什么是PyTorch Lightning

PyTorch Lightning(PL)的主要优势包括:

  • 训练自动化:PyTorch Lightning可以帮助开发者处理训练循环,包括数据加载、批次迭代、前向传播、损失计算和反向传播等。100行左右的代码就可以写出完整的深度学习项目。
  • 分布式训练支持:PyTorch Lightning支持分布式训练,可以在多个GPU或多台机器上进行训练,从而加快训练速度,而且配置特别简单。
  • 可复现性:PyTorch Lightning提供的API方便用户使用固定的随机种子和训练环境,确保每次运行的结果是可复现的。

总之,PyTorch Lightning是一个强大而灵活的框架,可以帮助用户更高效地进行深度学习模型的训练和开发。它提供了许多易用的功能和工具,使用户可以更好地管理和组织训练代码,提高工作效率。

常用功能

pl深度学习项目的基本思路:

  1. 定义PyTorch Lightning Module
  2. 定义Trainer
  3. 调用Trainer训练并检验深度学习模块

自动储存训练日志

PL的便捷功能其中之一是在PyTorch中记录包括训练误差、测试误差的训练日志。PL默认使用Tensorboard来记录日志。

要查看日志,可以在终端中运行以下命令:

tensorboard --logdir=lightning_logs/

可以使用on_epoch参数来确定是否记录每个epoch的累积指标。

trainer = pl.Trainer(max_epochs=MAX_EPOCHS, 
num_sanity_val_steps=0,  ) # num_sanity_val_steps=0 because of va_spo_list

使用torchmetrics一行代码评估模型

torchmetrics是一个用于PyTorch深度学习库的指标计算和评估工具包。它提供了一系列常用的评估指标,用于衡量模型在不同任务上的性能,包括分类、回归、分割和生成等。

torchmetrics支持各种常见的评估指标,如准确率、精确度、召回率、F1分数、AUC、平均绝对误差、均方根误差等。它还提供了一些高级指标,如多类别混淆矩阵、Jaccard系数、Dice系数和IoU等。

——

• _任务要求_
请根据上面的摘录,用一到三句话说明 PyTorch Lightning 支持在多个GPU或多台机器上进行分布式训练有什么作用。

• _所给信息_
——

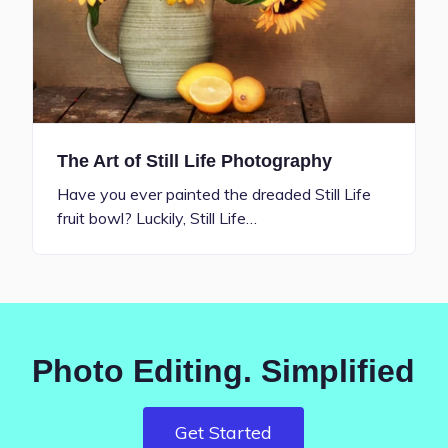
The Art of Still Life Photography
Have you ever painted the dreaded Still Life
fruit bowl? Luckily, Still Life…
Photo Editing. Simplified
Get Started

——

• _问题解答_
PyTorch Lightning 支持在多个GPU或多台机器上进行分布式训练,作用是加快训练速度。